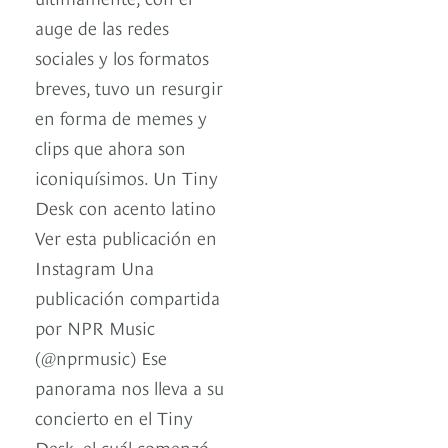
auge de las redes
sociales y los formatos
breves, tuvo un resurgir
en forma de memes y
clips que ahora son
iconiquísimos. Un Tiny
Desk con acento latino
Ver esta publicación en
Instagram Una
publicación compartida
por NPR Music
(@nprmusic) Ese
panorama nos lleva a su
concierto en el Tiny
Desk, el cuál comenzó,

### The problem
Quote the text of the material above word for word, with its line breaks, and leave out the picture.

### Answer space
auge de las redes
sociales y los formatos
breves, tuvo un resurgir
en forma de memes y
clips que ahora son
iconiquísimos. Un Tiny
Desk con acento latino
Ver esta publicación en
Instagram Una
publicación compartida
por NPR Music
(@nprmusic) Ese
panorama nos lleva a su
concierto en el Tiny
Desk, el cuál comenzó,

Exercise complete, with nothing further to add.